I use snapshot_download to download dataset like this:
from huggingface_hub import snapshot_download
snapshot_download("lvwerra/stack-exchange-paired", repo_type="dataset", resume_download=True,revision='main')
the dataset will be cached at ~/.cache/huggingface/hub/datasets--lvwerra--stack-exchange-paired
, and the struct of the dir is:
blobs refs snapshots
Questions:
1.when I use snapshot_download to download a model, the model will auto-load without redownload, why the dataset cannot autoload after downloaded via snapshot_download without redownload?
2.how to load the datasets downloaded via snapshot_download ?
Thanks!
We currently use a different caching mechanism - our plan to align with huggingface_hub
’s in version 3.0 to make it easier to inspect, etc.
load_dataset
requires data files to be in the datasets
cache, so using load_dataset
with snapshot_download
is not optimal as it saves the data files twice on disk.
Why simply using load_dataset("lvwerra/stack-exchange-paired")
doesn’t work for you?
Thank you,
Of course, load_dataset is simple, but the network is unstable by using load_dataset, snapshot_download is more stable than load_dataset. In China the server of huggingface is pointed to Japan, we cannot access the resources stably. we must download resources with try catch and a for loop via snapshot_download.

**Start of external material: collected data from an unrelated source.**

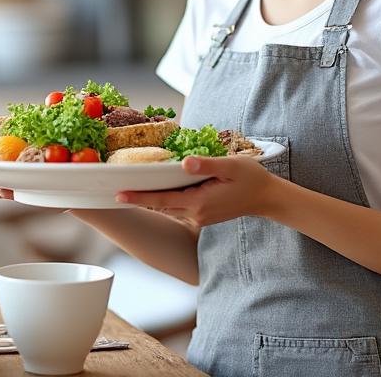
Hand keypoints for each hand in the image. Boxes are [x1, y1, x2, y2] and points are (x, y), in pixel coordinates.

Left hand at [115, 155, 278, 226]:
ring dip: (148, 201)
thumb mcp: (230, 166)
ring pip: (166, 208)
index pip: (161, 199)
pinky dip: (162, 201)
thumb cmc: (250, 179)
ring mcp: (199, 217)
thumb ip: (206, 165)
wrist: (266, 198)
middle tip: (113, 190)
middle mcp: (195, 214)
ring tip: (127, 190)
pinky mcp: (202, 216)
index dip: (138, 197)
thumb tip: (185, 162)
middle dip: (137, 199)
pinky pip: (176, 208)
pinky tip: (154, 191)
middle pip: (159, 206)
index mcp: (199, 202)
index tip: (118, 195)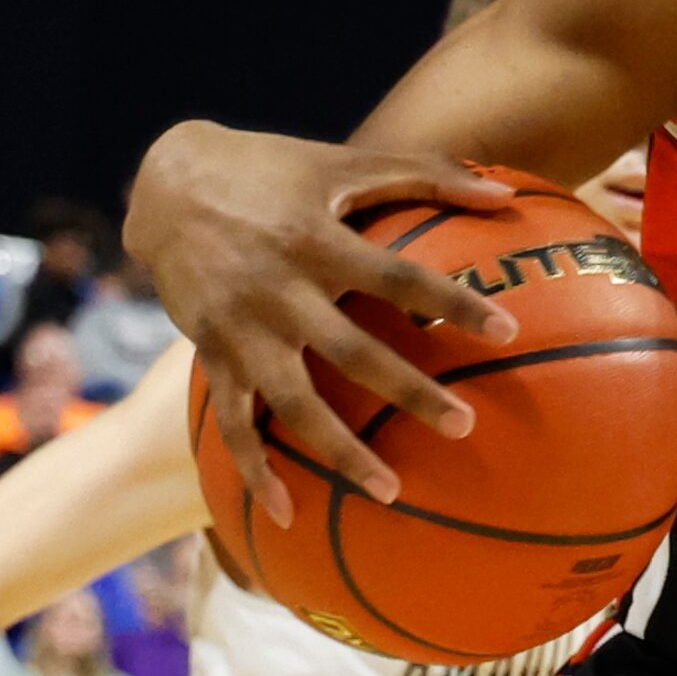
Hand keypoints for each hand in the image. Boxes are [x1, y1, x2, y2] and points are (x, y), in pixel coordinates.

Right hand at [126, 121, 520, 525]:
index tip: (506, 330)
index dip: (452, 303)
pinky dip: (256, 470)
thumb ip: (428, 175)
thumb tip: (505, 195)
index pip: (399, 277)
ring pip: (295, 403)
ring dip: (340, 451)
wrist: (169, 183)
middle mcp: (280, 290)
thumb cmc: (277, 168)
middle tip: (466, 425)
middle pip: (353, 352)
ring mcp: (242, 328)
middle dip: (409, 392)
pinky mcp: (212, 353)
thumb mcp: (348, 161)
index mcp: (319, 240)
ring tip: (391, 492)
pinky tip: (287, 514)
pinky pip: (233, 423)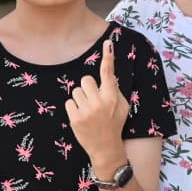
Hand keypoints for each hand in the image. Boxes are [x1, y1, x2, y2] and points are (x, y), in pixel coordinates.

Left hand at [65, 40, 128, 173]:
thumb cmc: (114, 124)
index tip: (107, 42)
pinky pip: (69, 102)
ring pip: (76, 91)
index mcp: (112, 97)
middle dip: (88, 88)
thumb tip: (107, 76)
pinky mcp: (75, 118)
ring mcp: (87, 110)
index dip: (108, 57)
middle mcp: (100, 102)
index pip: (108, 73)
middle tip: (93, 101)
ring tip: (88, 111)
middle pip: (85, 80)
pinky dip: (74, 108)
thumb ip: (114, 91)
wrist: (106, 148)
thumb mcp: (122, 107)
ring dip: (81, 99)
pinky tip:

Now we use git clone as an alternative, looking forward to the version 3.0 of datasets, do you have the release time of the new version?
I found the max_retries property of download_config, with 10 max_retries and try catch ,we can download the dataset via load_dataset stably.
2 Likes
Now we use git clone as an alternative, looking forward to the version 3.0 of datasets, do you have the release time of the new version?
Before the end of this year probably.
Which on-disk layout will datasets v3 use (snapshot_download, or the current datasets layout)? And is there an updated timeline for release?